== Stored data ==
---*---

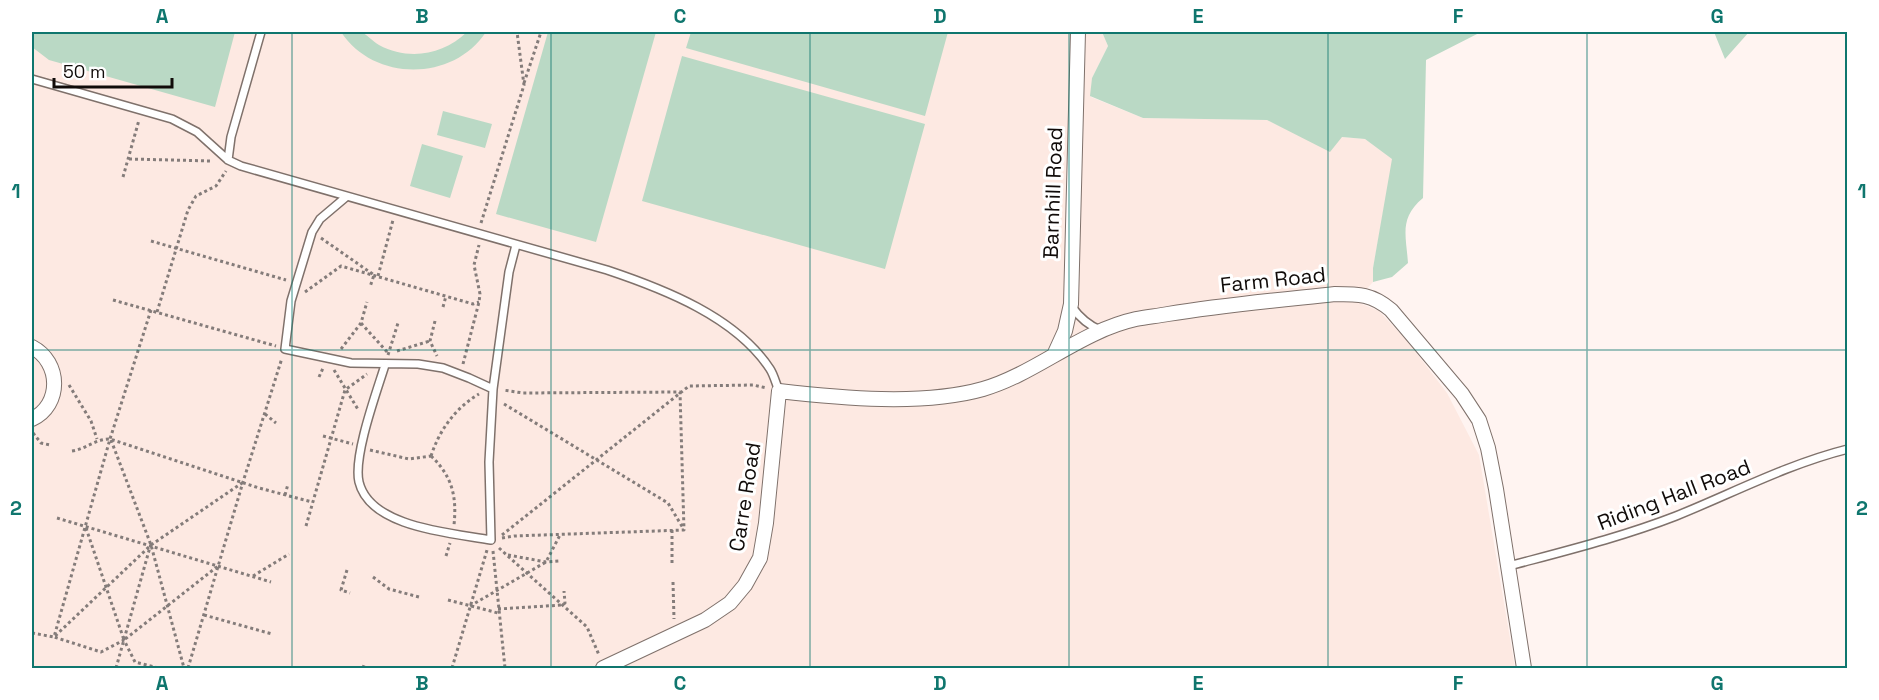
<svg xmlns="http://www.w3.org/2000/svg" width="1879" height="700" font-family="'Space Grotesk',sans-serif">
  <rect width="100%" height="100%" fill="#fff4f1"/>
  <path fill="#fde9e2" d="M 32,32 L 1102,32 L 1108,46 L 1092,78 L 1091,97 L 1143,118 L 1267,120 L 1295,133 L 1365,139 L 1393,159 L 1373,268 L 1373,282 L 1361,295 L 1357,302 L 1379,311 L 1408,342 L 1447,393 L 1479,455 L 1515,668 L 32,668 Z"/>
  <path fill="#bad9c5" d="M 32,32 L 235,32 L 215,107 L 49,60 L 32,47 Z
    M 341,32 C 346,31 354,30 360,32 C 366,33 373,42 379,45 C 409,61 443,55 467,32 L 486,32 C 453,82 374,82 341,32 Z
    M 548,32 L 656,32 L 596,242 L 496,214 Z
    M 691,32 L 948,32 L 925,116 L 686,48 Z
    M 1102,32 L 1481,32 L 1426,60 L 1423,198 C 1399,218 1406,235 1408,263 L 1392,277 L 1373,282 L 1373,268 L 1392,159 L 1365,139 L 1342,137 L 1330,152 L 1267,120 L 1143,118 L 1090,96 L 1092,78 L 1108,46 Z
    M 1714,32 L 1749,32 L 1725,59 Z
    M 682,56 L 925,124 L 885,269 L 642,201 Z
    M 443,111 L 492,124 L 485,148 L 437,135 Z
    M 422,144 L 463,156 L 450,198 L 410,186 Z"/>
  <g fill="none" stroke-linecap="round" stroke-linejoin="round">
    <defs>
      <path id="service" d="M 32,79 L 172,119 L 197,132 L 228,160 L 241,166 L 607,270 C 664,289 736,317 770,369 C 774,375 776,384 779,391
        M 228,160 L 231,137 L 261,32
        M 346,197 L 320,219 L 312,232 L 291,301 L 285,349 L 351,363 L 418,364 L 443,368 L 469,378 L 493,389
        M 1072,307 C 1080,318 1088,325 1100,330
        M 385,365 C 377,391 353,456 359,482 C 370,528 453,533 491,540 L 489,462 L 493,389 L 509,272 L 516,245
        M 1509,566 C 1565,551 1622,537 1676,516 C 1733,493 1788,464 1848,449"/>
      <path id="minor" d="M 32,347 C 61,362 62,405 32,419
        M 1055,353 L 1065,331 L 1071,304 L 1078,32
        M 603,668 L 705,620 L 730,603 L 745,585 L 760,558 L 766,523 L 779,391 C 840,398 923,406 983,389 C 1035,374 1081,331 1136,319 C 1146,317 1157,316 1168,314 C 1223,305 1279,300 1335,294 C 1359,294 1372,294 1391,310 L 1462,394 L 1479,420 L 1488,448 L 1496,489 L 1524,668"/>
    </defs>
    <use href="#service" stroke="#7f716b" stroke-width="10"/>
    <use href="#minor" stroke="#7f716b" stroke-width="16"/>
    <path stroke="#847c7a" stroke-width="3" stroke-dasharray="3 3" stroke-linecap="butt" d="M 524,83 L 541,32
      M 129,159 L 212,161
      M 123,177 L 139,120
      M 481,223 L 524,85 L 517,32
      M 321,238 L 374,275 L 370,287
      M 151,241 L 286,280
      M 378,276 L 393,220
      M 305,292 L 341,266 L 473,304 L 479,302
      M 113,300 L 276,346
      M 443,307 L 446,296
      M 151,310 L 110,439 L 54,637 L 101,652 L 124,640 L 135,662 L 158,668
      M 157,312 L 188,210 L 196,196 L 216,186 L 226,171
      M 32,320 L 32,317
      M 435,321 L 430,341 L 437,356
      M 361,323 L 388,353
      M 341,349 L 361,323 L 367,302
      M 397,351 L 430,341
      M 388,355 L 398,323
      M 463,364 L 479,302 L 480,294 L 474,265 L 479,245
      M 334,370 L 359,411
      M 319,377 L 323,368
      M 69,385 L 91,421 L 97,439
      M 504,404 L 668,503 L 683,528
      M 265,414 L 276,423
      M 33,433 L 41,443 L 50,445
      M 323,436 L 353,444
      M 111,440 L 151,545 L 184,668
      M 370,450 L 409,459 L 431,456
      M 72,451 C 86,449 95,439 110,439 L 259,488 L 312,502
      M 431,456 C 439,431 455,408 479,394
      M 431,456 C 452,476 457,496 454,525
      M 285,495 L 288,484
      M 57,518 L 271,582
      M 306,526 L 345,390 L 367,374
      M 86,528 L 124,640 L 218,566
      M 672,530 L 672,564
      M 502,535 L 689,386 L 753,385 L 767,388
      M 502,538 L 514,536 L 684,530 L 680,392 L 523,393 L 503,390
      M 499,548 L 587,627 L 599,655
      M 493,551 L 505,668
      M 508,555 L 546,562 L 559,561
      M 446,556 L 450,543
      M 347,570 L 341,590 L 350,593
      M 253,576 L 289,554
      M 373,577 L 389,589 L 419,597
      M 673,582 L 674,619
      M 448,600 L 498,613
      M 470,606 L 546,562 L 560,535
      M 498,609 L 562,605 L 565,603 L 564,591
      M 204,615 L 272,634
      M 32,633 L 54,637 L 151,545 L 242,483
      M 116,668 L 150,547
      M 188,668 L 243,482 L 282,358
      M 363,668 L 364,665
      M 452,668 L 487,550"/>
    <use href="#service" stroke="#fff" stroke-width="7"/>
    <use href="#minor" stroke="#fff" stroke-width="14"/>
  </g>
  <path fill="none" stroke="#0f766e" stroke-width="1.5" stroke-opacity="0.55" d="M 292,32 L 292,668M 551,32 L 551,668M 810,32 L 810,668M 1069,32 L 1069,668M 1328,32 L 1328,668M 1587,32 L 1587,668M 32,350 L 1848,350"/>
  <g text-anchor="middle" stroke-width="6" stroke-linejoin="round" paint-order="stroke">
    <g font-size="21" fill="#100b09" stroke="#fff">
      <text transform="translate(1053 193) rotate(-88)" y="7">Barnhill Road</text>
      <text transform="translate(1273 280) rotate(-6)" y="7">Farm Road</text>
      <text transform="translate(1674 495) rotate(-21)" y="7">Riding Hall Road</text>
      <text transform="translate(745 497) rotate(-81)" y="7">Carre Road</text>
    </g>
  </g>
  <rect width="1879" height="700" fill="none" stroke="#ffffff" stroke-width="66"/>
  <path d="M54 78v9h118v-9" fill="none" stroke="#100b09" stroke-width="3"/>
  <text x="63" y="78" font-size="18" fill="#100b09" stroke="#ffffff" stroke-width="4.5" paint-order="stroke">50 m</text>
  <rect x="33" y="33" width="1813" height="634" fill="none" stroke="#0f766e" stroke-width="2"/>
  <g font-size="20" text-anchor="middle" font-weight="bold" fill="#0f766e">
    <text x="162" y="23">A</text>
    <text x="422" y="23">B</text>
    <text x="680" y="23">C</text>
    <text x="940" y="23">D</text>
    <text x="1198" y="23">E</text>
    <text x="1458" y="23">F</text>
    <text x="1717" y="23">G</text>
    <text x="16" y="198">1</text>
    <text x="1862" y="198">1</text>
    <text x="16" y="515">2</text>
    <text x="1862" y="515">2</text>
    <text x="162" y="690">A</text>
    <text x="422" y="690">B</text>
    <text x="680" y="690">C</text>
    <text x="940" y="690">D</text>
    <text x="1198" y="690">E</text>
    <text x="1458" y="690">F</text>
    <text x="1717" y="690">G</text>
  </g>
</svg>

---*---

== Try it ==
Print every record exactly without the images.

== Solution to the problem ==
<svg xmlns="http://www.w3.org/2000/svg" width="1879" height="700" font-family="'Space Grotesk',sans-serif">
  <rect width="100%" height="100%" fill="#fff4f1"/>
  <path fill="#fde9e2" d="M 32,32 L 1102,32 L 1108,46 L 1092,78 L 1091,97 L 1143,118 L 1267,120 L 1295,133 L 1365,139 L 1393,159 L 1373,268 L 1373,282 L 1361,295 L 1357,302 L 1379,311 L 1408,342 L 1447,393 L 1479,455 L 1515,668 L 32,668 Z"/>
  <path fill="#bad9c5" d="M 32,32 L 235,32 L 215,107 L 49,60 L 32,47 Z
    M 341,32 C 346,31 354,30 360,32 C 366,33 373,42 379,45 C 409,61 443,55 467,32 L 486,32 C 453,82 374,82 341,32 Z
    M 548,32 L 656,32 L 596,242 L 496,214 Z
    M 691,32 L 948,32 L 925,116 L 686,48 Z
    M 1102,32 L 1481,32 L 1426,60 L 1423,198 C 1399,218 1406,235 1408,263 L 1392,277 L 1373,282 L 1373,268 L 1392,159 L 1365,139 L 1342,137 L 1330,152 L 1267,120 L 1143,118 L 1090,96 L 1092,78 L 1108,46 Z
    M 1714,32 L 1749,32 L 1725,59 Z
    M 682,56 L 925,124 L 885,269 L 642,201 Z
    M 443,111 L 492,124 L 485,148 L 437,135 Z
    M 422,144 L 463,156 L 450,198 L 410,186 Z"/>
  <g fill="none" stroke-linecap="round" stroke-linejoin="round">
    <defs>
      <path id="service" d="M 32,79 L 172,119 L 197,132 L 228,160 L 241,166 L 607,270 C 664,289 736,317 770,369 C 774,375 776,384 779,391
        M 228,160 L 231,137 L 261,32
        M 346,197 L 320,219 L 312,232 L 291,301 L 285,349 L 351,363 L 418,364 L 443,368 L 469,378 L 493,389
        M 1072,307 C 1080,318 1088,325 1100,330
        M 385,365 C 377,391 353,456 359,482 C 370,528 453,533 491,540 L 489,462 L 493,389 L 509,272 L 516,245
        M 1509,566 C 1565,551 1622,537 1676,516 C 1733,493 1788,464 1848,449"/>
      <path id="minor" d="M 32,347 C 61,362 62,405 32,419
        M 1055,353 L 1065,331 L 1071,304 L 1078,32
        M 603,668 L 705,620 L 730,603 L 745,585 L 760,558 L 766,523 L 779,391 C 840,398 923,406 983,389 C 1035,374 1081,331 1136,319 C 1146,317 1157,316 1168,314 C 1223,305 1279,300 1335,294 C 1359,294 1372,294 1391,310 L 1462,394 L 1479,420 L 1488,448 L 1496,489 L 1524,668"/>
    </defs>
    <use href="#service" stroke="#7f716b" stroke-width="10"/>
    <use href="#minor" stroke="#7f716b" stroke-width="16"/>
    <path stroke="#847c7a" stroke-width="3" stroke-dasharray="3 3" stroke-linecap="butt" d="M 524,83 L 541,32
      M 129,159 L 212,161
      M 123,177 L 139,120
      M 481,223 L 524,85 L 517,32
      M 321,238 L 374,275 L 370,287
      M 151,241 L 286,280
      M 378,276 L 393,220
      M 305,292 L 341,266 L 473,304 L 479,302
      M 113,300 L 276,346
      M 443,307 L 446,296
      M 151,310 L 110,439 L 54,637 L 101,652 L 124,640 L 135,662 L 158,668
      M 157,312 L 188,210 L 196,196 L 216,186 L 226,171
      M 32,320 L 32,317
      M 435,321 L 430,341 L 437,356
      M 361,323 L 388,353
      M 341,349 L 361,323 L 367,302
      M 397,351 L 430,341
      M 388,355 L 398,323
      M 463,364 L 479,302 L 480,294 L 474,265 L 479,245
      M 334,370 L 359,411
      M 319,377 L 323,368
      M 69,385 L 91,421 L 97,439
      M 504,404 L 668,503 L 683,528
      M 265,414 L 276,423
      M 33,433 L 41,443 L 50,445
      M 323,436 L 353,444
      M 111,440 L 151,545 L 184,668
      M 370,450 L 409,459 L 431,456
      M 72,451 C 86,449 95,439 110,439 L 259,488 L 312,502
      M 431,456 C 439,431 455,408 479,394
      M 431,456 C 452,476 457,496 454,525
      M 285,495 L 288,484
      M 57,518 L 271,582
      M 306,526 L 345,390 L 367,374
      M 86,528 L 124,640 L 218,566
      M 672,530 L 672,564
      M 502,535 L 689,386 L 753,385 L 767,388
      M 502,538 L 514,536 L 684,530 L 680,392 L 523,393 L 503,390
      M 499,548 L 587,627 L 599,655
      M 493,551 L 505,668
      M 508,555 L 546,562 L 559,561
      M 446,556 L 450,543
      M 347,570 L 341,590 L 350,593
      M 253,576 L 289,554
      M 373,577 L 389,589 L 419,597
      M 673,582 L 674,619
      M 448,600 L 498,613
      M 470,606 L 546,562 L 560,535
      M 498,609 L 562,605 L 565,603 L 564,591
      M 204,615 L 272,634
      M 32,633 L 54,637 L 151,545 L 242,483
      M 116,668 L 150,547
      M 188,668 L 243,482 L 282,358
      M 363,668 L 364,665
      M 452,668 L 487,550"/>
    <use href="#service" stroke="#fff" stroke-width="7"/>
    <use href="#minor" stroke="#fff" stroke-width="14"/>
  </g>
  <path fill="none" stroke="#0f766e" stroke-width="1.5" stroke-opacity="0.55" d="M 292,32 L 292,668M 551,32 L 551,668M 810,32 L 810,668M 1069,32 L 1069,668M 1328,32 L 1328,668M 1587,32 L 1587,668M 32,350 L 1848,350"/>
  <g text-anchor="middle" stroke-width="6" stroke-linejoin="round" paint-order="stroke">
    <g font-size="21" fill="#100b09" stroke="#fff">
      <text transform="translate(1053 193) rotate(-88)" y="7">Barnhill Road</text>
      <text transform="translate(1273 280) rotate(-6)" y="7">Farm Road</text>
      <text transform="translate(1674 495) rotate(-21)" y="7">Riding Hall Road</text>
      <text transform="translate(745 497) rotate(-81)" y="7">Carre Road</text>
    </g>
  </g>
  <rect width="1879" height="700" fill="none" stroke="#ffffff" stroke-width="66"/>
  <path d="M54 78v9h118v-9" fill="none" stroke="#100b09" stroke-width="3"/>
  <text x="63" y="78" font-size="18" fill="#100b09" stroke="#ffffff" stroke-width="4.5" paint-order="stroke">50 m</text>
  <rect x="33" y="33" width="1813" height="634" fill="none" stroke="#0f766e" stroke-width="2"/>
  <g font-size="20" text-anchor="middle" font-weight="bold" fill="#0f766e">
    <text x="162" y="23">A</text>
    <text x="422" y="23">B</text>
    <text x="680" y="23">C</text>
    <text x="940" y="23">D</text>
    <text x="1198" y="23">E</text>
    <text x="1458" y="23">F</text>
    <text x="1717" y="23">G</text>
    <text x="16" y="198">1</text>
    <text x="1862" y="198">1</text>
    <text x="16" y="515">2</text>
    <text x="1862" y="515">2</text>
    <text x="162" y="690">A</text>
    <text x="422" y="690">B</text>
    <text x="680" y="690">C</text>
    <text x="940" y="690">D</text>
    <text x="1198" y="690">E</text>
    <text x="1458" y="690">F</text>
    <text x="1717" y="690">G</text>
  </g>
</svg>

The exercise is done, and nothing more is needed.